• Problem set:
- a) In the forum solution, translate the sentence "IMPORTANT: If the product of two integer values is ODD, then BOTH values must be ODD." into Spanish.
- b) Answer these questions using the forum solution:
(i) What does Statement 2 claim?
(ii) What does the solution get when it factors xz - z = ODD?
(iii) What final answer does the solution give?
- c) From the forum solution, output the passage from "Target question: Is" to "must be ODD." without changing a word.

• Excerpted text:

Target question: Is x an even integer?abhasjha wrote:If x, y, and z are integers and xy + z is an odd integer, is x an even integer?
1. xy + xz is an even integer
2. y + xz is an odd integer
Given: xy + z is an odd integer
Statement 1: xy + xz is an even integer
Notice that xy + xz and xy + z have an xy term in common.
Let's use the fact that EVEN - ODD = ODD
So, (xy + xz) - (xy + z) = ODD
Simplify: xz - z = ODD
Factor: z(x - 1) = ODD
IMPORTANT: If the product of two integer values is ODD, then BOTH values must be ODD.
So, z is ODD and (x - 1) is ODD.
If x - 1 is ODD, then x must be EVEN
Since we can answer the target question with certainty, statement 1 is SUFFICIENT
Statement 2: y + xz is an odd integer
Let's use the fact that ODD + ODD = EVEN
So, (y + xz) + (xy + z) = EVEN
Simplify: y + xz + xy + z = EVEN
Rearrange: xz + z + xy + y = EVEN
Factor in pieces: z(x + 1) + y(x + 1) = EVEN
Simplify: (z + y)(x + 1) = EVEN
At this point, we can see that (x + 1) can be either ODD or EVEN, which means x can be either ODD or EVEN
Since we cannot answer the target question with certainty, statement 2 is NOT SUFFICIENT
Answer = A
Cheers,
Brent

• Stored data:
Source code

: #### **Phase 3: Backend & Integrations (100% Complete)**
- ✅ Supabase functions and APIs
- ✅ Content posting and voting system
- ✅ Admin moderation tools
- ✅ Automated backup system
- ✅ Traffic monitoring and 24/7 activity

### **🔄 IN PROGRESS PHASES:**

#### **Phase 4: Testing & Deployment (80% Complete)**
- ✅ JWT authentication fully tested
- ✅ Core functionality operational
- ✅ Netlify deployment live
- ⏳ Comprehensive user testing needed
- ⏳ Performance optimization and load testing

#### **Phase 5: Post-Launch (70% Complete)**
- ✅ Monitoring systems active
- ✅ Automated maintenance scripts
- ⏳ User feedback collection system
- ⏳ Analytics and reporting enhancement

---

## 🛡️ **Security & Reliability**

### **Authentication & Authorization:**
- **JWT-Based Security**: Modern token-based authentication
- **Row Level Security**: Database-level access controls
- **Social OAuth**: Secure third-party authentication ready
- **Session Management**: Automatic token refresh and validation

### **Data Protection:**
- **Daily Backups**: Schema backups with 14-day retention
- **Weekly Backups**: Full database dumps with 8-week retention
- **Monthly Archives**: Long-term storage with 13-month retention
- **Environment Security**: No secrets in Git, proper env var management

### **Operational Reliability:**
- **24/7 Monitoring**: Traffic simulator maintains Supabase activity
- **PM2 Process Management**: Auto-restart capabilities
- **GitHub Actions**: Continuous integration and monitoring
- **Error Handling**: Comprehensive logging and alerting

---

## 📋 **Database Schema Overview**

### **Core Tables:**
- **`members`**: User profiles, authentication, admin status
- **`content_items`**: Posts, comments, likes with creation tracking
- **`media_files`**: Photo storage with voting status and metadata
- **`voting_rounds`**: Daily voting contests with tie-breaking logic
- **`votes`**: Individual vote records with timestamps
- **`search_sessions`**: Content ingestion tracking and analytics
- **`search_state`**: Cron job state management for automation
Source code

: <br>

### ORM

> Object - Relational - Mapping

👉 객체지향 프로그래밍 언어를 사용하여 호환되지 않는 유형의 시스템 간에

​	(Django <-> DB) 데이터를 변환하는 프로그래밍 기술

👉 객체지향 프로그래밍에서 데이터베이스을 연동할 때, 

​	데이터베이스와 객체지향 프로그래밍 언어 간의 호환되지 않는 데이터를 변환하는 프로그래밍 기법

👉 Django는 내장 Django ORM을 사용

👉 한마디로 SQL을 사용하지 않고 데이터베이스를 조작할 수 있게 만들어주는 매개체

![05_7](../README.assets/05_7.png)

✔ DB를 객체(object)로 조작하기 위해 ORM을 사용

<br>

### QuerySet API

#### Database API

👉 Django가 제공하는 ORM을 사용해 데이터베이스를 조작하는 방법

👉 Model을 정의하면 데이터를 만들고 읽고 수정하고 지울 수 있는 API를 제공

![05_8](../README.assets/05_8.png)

• Results in order:
- a) IMPORTANTE: Si el producto de dos valores enteros es IMPAR, entonces AMBOS valores deben ser IMPARES.

- b)
(i) y + xz is an odd integer.
(ii) z(x - 1) = ODD
(iii) A

- c)
Target question: Is x an even integer?abhasjha wrote:If x, y, and z are integers and xy + z is an odd integer, is x an even integer?
1. xy + xz is an even integer
2. y + xz is an odd integer
Given: xy + z is an odd integer
Statement 1: xy + xz is an even integer
Notice that xy + xz and xy + z have an xy term in common.
Let's use the fact that EVEN - ODD = ODD
So, (xy + xz) - (xy + z) = ODD
Simplify: xz - z = ODD
Factor: z(x - 1) = ODD
IMPORTANT: If the product of two integer values is ODD, then BOTH values must be ODD.